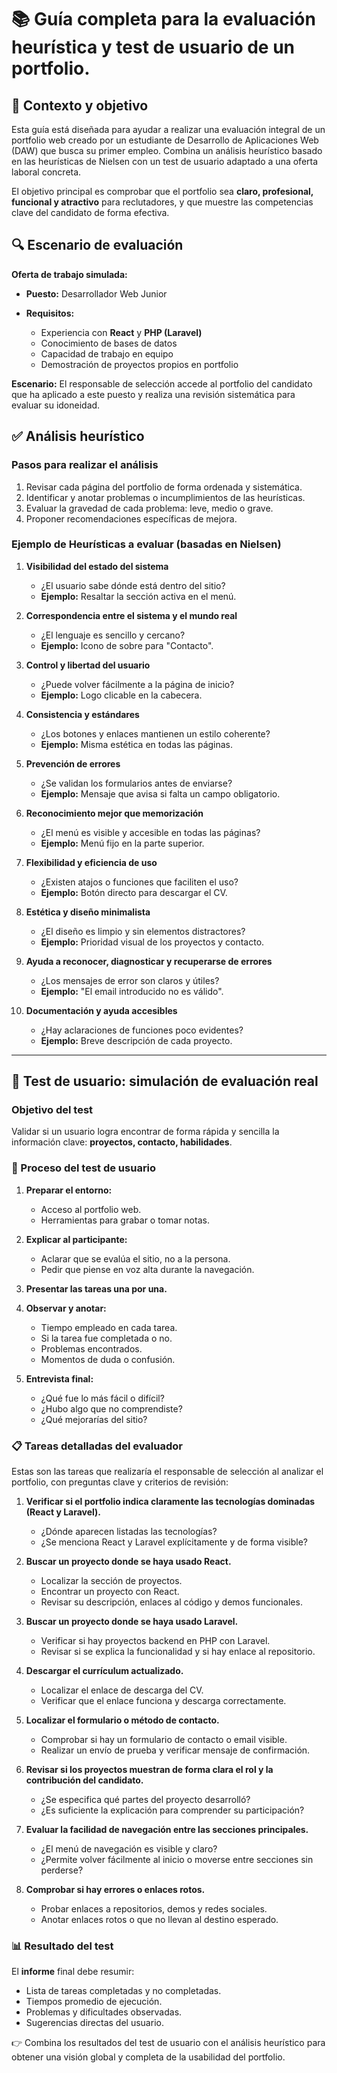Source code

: # 📚 Guía completa para la evaluación heurística y test de usuario de un portfolio.

## 🎯 Contexto y objetivo

Esta guía está diseñada para ayudar a realizar una evaluación integral de un portfolio web creado por un estudiante de Desarrollo de Aplicaciones Web (DAW) que busca su primer empleo. Combina un análisis heurístico basado en las heurísticas de Nielsen con un test de usuario adaptado a una oferta laboral concreta.

El objetivo principal es comprobar que el portfolio sea **claro, profesional, funcional y atractivo** para reclutadores, y que muestre las competencias clave del candidato de forma efectiva.


## 🔍 Escenario de evaluación

**Oferta de trabajo simulada:**

* **Puesto:** Desarrollador Web Junior
* **Requisitos:**

  * Experiencia con **React** y **PHP (Laravel)**
  * Conocimiento de bases de datos
  * Capacidad de trabajo en equipo
  * Demostración de proyectos propios en portfolio

**Escenario:** El responsable de selección accede al portfolio del candidato que ha aplicado a este puesto y realiza una revisión sistemática para evaluar su idoneidad.


## ✅ Análisis heurístico

### Pasos para realizar el análisis

1. Revisar cada página del portfolio de forma ordenada y sistemática.
2. Identificar y anotar problemas o incumplimientos de las heurísticas.
3. Evaluar la gravedad de cada problema: leve, medio o grave.
4. Proponer recomendaciones específicas de mejora.

### Ejemplo de Heurísticas a evaluar (basadas en Nielsen)

1. **Visibilidad del estado del sistema**

   * ¿El usuario sabe dónde está dentro del sitio?
   * **Ejemplo:** Resaltar la sección activa en el menú.

2. **Correspondencia entre el sistema y el mundo real**

   * ¿El lenguaje es sencillo y cercano?
   * **Ejemplo:** Icono de sobre para "Contacto".

3. **Control y libertad del usuario**

   * ¿Puede volver fácilmente a la página de inicio?
   * **Ejemplo:** Logo clicable en la cabecera.

4. **Consistencia y estándares**

   * ¿Los botones y enlaces mantienen un estilo coherente?
   * **Ejemplo:** Misma estética en todas las páginas.

5. **Prevención de errores**

   * ¿Se validan los formularios antes de enviarse?
   * **Ejemplo:** Mensaje que avisa si falta un campo obligatorio.

6. **Reconocimiento mejor que memorización**

   * ¿El menú es visible y accesible en todas las páginas?
   * **Ejemplo:** Menú fijo en la parte superior.

7. **Flexibilidad y eficiencia de uso**

   * ¿Existen atajos o funciones que faciliten el uso?
   * **Ejemplo:** Botón directo para descargar el CV.

8. **Estética y diseño minimalista**

   * ¿El diseño es limpio y sin elementos distractores?
   * **Ejemplo:** Prioridad visual de los proyectos y contacto.

9. **Ayuda a reconocer, diagnosticar y recuperarse de errores**

   * ¿Los mensajes de error son claros y útiles?
   * **Ejemplo:** "El email introducido no es válido".

10. **Documentación y ayuda accesibles**

    * ¿Hay aclaraciones de funciones poco evidentes?
    * **Ejemplo:** Breve descripción de cada proyecto.

---

## 👥 Test de usuario: simulación de evaluación real

### Objetivo del test

Validar si un usuario logra encontrar de forma rápida y sencilla la información clave: **proyectos, contacto, habilidades**.

### 📝 Proceso del test de usuario

1. **Preparar el entorno:**

   * Acceso al portfolio web.
   * Herramientas para grabar o tomar notas.

2. **Explicar al participante:**

   * Aclarar que se evalúa el sitio, no a la persona.
   * Pedir que piense en voz alta durante la navegación.

3. **Presentar las tareas una por una.**

4. **Observar y anotar:**

   * Tiempo empleado en cada tarea.
   * Si la tarea fue completada o no.
   * Problemas encontrados.
   * Momentos de duda o confusión.

5. **Entrevista final:**

   * ¿Qué fue lo más fácil o difícil?
   * ¿Hubo algo que no comprendiste?
   * ¿Qué mejorarías del sitio?

### 📋 Tareas detalladas del evaluador

Estas son las tareas que realizaría el responsable de selección al analizar el portfolio, con preguntas clave y criterios de revisión:

1. **Verificar si el portfolio indica claramente las tecnologías dominadas (React y Laravel).**

   * ¿Dónde aparecen listadas las tecnologías?
   * ¿Se menciona React y Laravel explícitamente y de forma visible?

2. **Buscar un proyecto donde se haya usado React.**

   * Localizar la sección de proyectos.
   * Encontrar un proyecto con React.
   * Revisar su descripción, enlaces al código y demos funcionales.

3. **Buscar un proyecto donde se haya usado Laravel.**

   * Verificar si hay proyectos backend en PHP con Laravel.
   * Revisar si se explica la funcionalidad y si hay enlace al repositorio.

4. **Descargar el currículum actualizado.**

   * Localizar el enlace de descarga del CV.
   * Verificar que el enlace funciona y descarga correctamente.

5. **Localizar el formulario o método de contacto.**

   * Comprobar si hay un formulario de contacto o email visible.
   * Realizar un envío de prueba y verificar mensaje de confirmación.

6. **Revisar si los proyectos muestran de forma clara el rol y la contribución del candidato.**

   * ¿Se especifica qué partes del proyecto desarrolló?
   * ¿Es suficiente la explicación para comprender su participación?

7. **Evaluar la facilidad de navegación entre las secciones principales.**

   * ¿El menú de navegación es visible y claro?
   * ¿Permite volver fácilmente al inicio o moverse entre secciones sin perderse?

8. **Comprobar si hay errores o enlaces rotos.**

   * Probar enlaces a repositorios, demos y redes sociales.
   * Anotar enlaces rotos o que no llevan al destino esperado.


### 📊 Resultado del test

El **informe** final debe resumir:

* Lista de tareas completadas y no completadas.
* Tiempos promedio de ejecución.
* Problemas y dificultades observadas.
* Sugerencias directas del usuario.

👉 Combina los resultados del test de usuario con el análisis heurístico para obtener una visión global y completa de la usabilidad del portfolio.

▬▬▬▬▬▬▬▬▬▬

▶ _Problem details_: From the listing above, output exactly the run of lines that starts with the line containing "3. **Buscar un" and ends with the line containing "descarga del CV.".

▶ _Answer to this task_:
3. **Buscar un proyecto donde se haya usado Laravel.**

   * Verificar si hay proyectos backend en PHP con Laravel.
   * Revisar si se explica la funcionalidad y si hay enlace al repositorio.

4. **Descargar el currículum actualizado.**

   * Localizar el enlace de descarga del CV.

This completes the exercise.